**WHAT IS REQUIRED**
In the lines below, change every "Vereinslos" to "Ohne Verein" and keep everything else the same. Leave the pictures out of your answer.

**EXERCISE DATA**
######

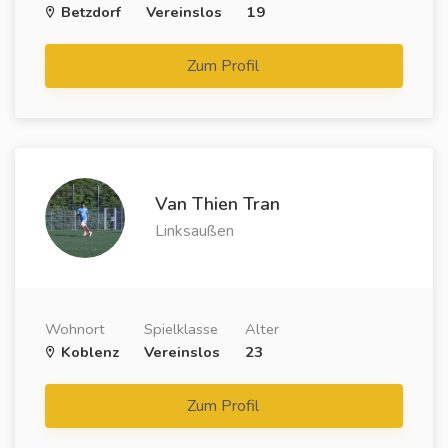
Betzdorf
Vereinslos
19
Zum Profil
Van Thien Tran
Linksaußen
Wohnort
Spielklasse
Alter
Koblenz
Vereinslos
23
Zum Profil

######

**ANSWER FOR THIS EXERCISE**
Betzdorf
Ohne Verein
19
Zum Profil
Van Thien Tran
Linksaußen
Wohnort
Spielklasse
Alter
Koblenz
Ohne Verein
23
Zum Profil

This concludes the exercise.